In early January 1942, the Germans began a transport of all Jews under the age of 10 and over the age of 65 to the first Nazi extermination camp, Chelmno, only about 65 kilometers from Lodz. A Nazi-appointed Jew, Mordechai Haim Rumkowski, head of the Lodz ghetto Judenrat, or Jewish council, made a famous speech:

"A grievous blow has struck the ghetto. They are asking us to give up the best we possess - the children and the elderly. I was unworthy of having a child of my own, so I gave the best years of my life to children. I've lived and breathed with children, I never imagined I would be forced to deliver this sacrifice to the altar with my own hands. In my old age, I must stretch out my hands and beg: Brothers and sisters! Hand them over to me!"

"Fathers and mothers: Give me your children ... I must perform this difficult and bloody operation. I must cut off limbs in order to save the body itself. I must take children because, if not, others may be taken as well -- God forbid ... I must tell you a secret: they requested 24,000 victims, 3000 a day for eight days. I succeeded in reducing the number to 20,000, but only on the condition that these be children under the age of 10. Children 10 and older are safe! Since the children and the aged together equals only some 13,000 souls, the gap will have to be filled with the sick."
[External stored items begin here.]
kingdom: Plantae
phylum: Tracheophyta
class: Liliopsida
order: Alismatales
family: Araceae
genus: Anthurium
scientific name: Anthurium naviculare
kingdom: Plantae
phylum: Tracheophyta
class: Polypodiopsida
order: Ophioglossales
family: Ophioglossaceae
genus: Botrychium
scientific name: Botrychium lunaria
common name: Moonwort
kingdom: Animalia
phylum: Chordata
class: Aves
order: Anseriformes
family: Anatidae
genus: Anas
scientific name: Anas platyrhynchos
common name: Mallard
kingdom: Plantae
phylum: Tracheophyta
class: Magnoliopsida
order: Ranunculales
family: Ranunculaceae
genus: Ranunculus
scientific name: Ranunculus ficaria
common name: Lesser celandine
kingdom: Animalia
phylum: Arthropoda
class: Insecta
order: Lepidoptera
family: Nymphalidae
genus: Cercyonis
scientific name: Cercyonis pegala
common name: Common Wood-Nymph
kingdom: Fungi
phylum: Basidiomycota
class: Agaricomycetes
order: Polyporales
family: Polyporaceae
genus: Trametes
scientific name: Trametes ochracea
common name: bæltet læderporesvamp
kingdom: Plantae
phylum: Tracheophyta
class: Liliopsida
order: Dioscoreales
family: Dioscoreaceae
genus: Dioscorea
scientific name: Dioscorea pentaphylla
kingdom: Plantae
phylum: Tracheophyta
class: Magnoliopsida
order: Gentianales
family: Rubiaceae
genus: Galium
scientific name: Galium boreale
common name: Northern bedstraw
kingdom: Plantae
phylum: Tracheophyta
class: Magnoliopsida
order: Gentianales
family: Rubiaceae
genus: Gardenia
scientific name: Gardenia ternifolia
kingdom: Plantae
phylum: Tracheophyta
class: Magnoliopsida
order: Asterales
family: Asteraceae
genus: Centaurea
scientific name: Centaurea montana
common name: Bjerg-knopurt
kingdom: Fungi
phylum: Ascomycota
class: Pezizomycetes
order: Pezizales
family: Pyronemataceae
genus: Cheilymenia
"I can barely speak. I am exhausted. I only want to tell you what I am asking of you: Help me carry out this action! I am trembling. I am afraid that others, God forbid, will do it themselves."

"A broken Jew stands before you. Do not envy me. This is the most difficult of all orders I have ever had to carry out at any time. I reach out to you with my broken, trembling hands and beg: Give into my hands the victims! So that we can avoid having further victims, and a population of 100,000 Jews can be preserved! So, they promised me: If we deliver our victims by ourselves, there will be peace!"

The parents dressed the children in their holiday best, as if they were about to attend a party. The children were then separated from their parents and transported to Chelmno. As the train pulled out of the station, filled with babies and the elderly, the cry "Mama" could be heard from inside the cars. In less than two weeks, over 20,000 Jews were sent to their deaths at Chelmno.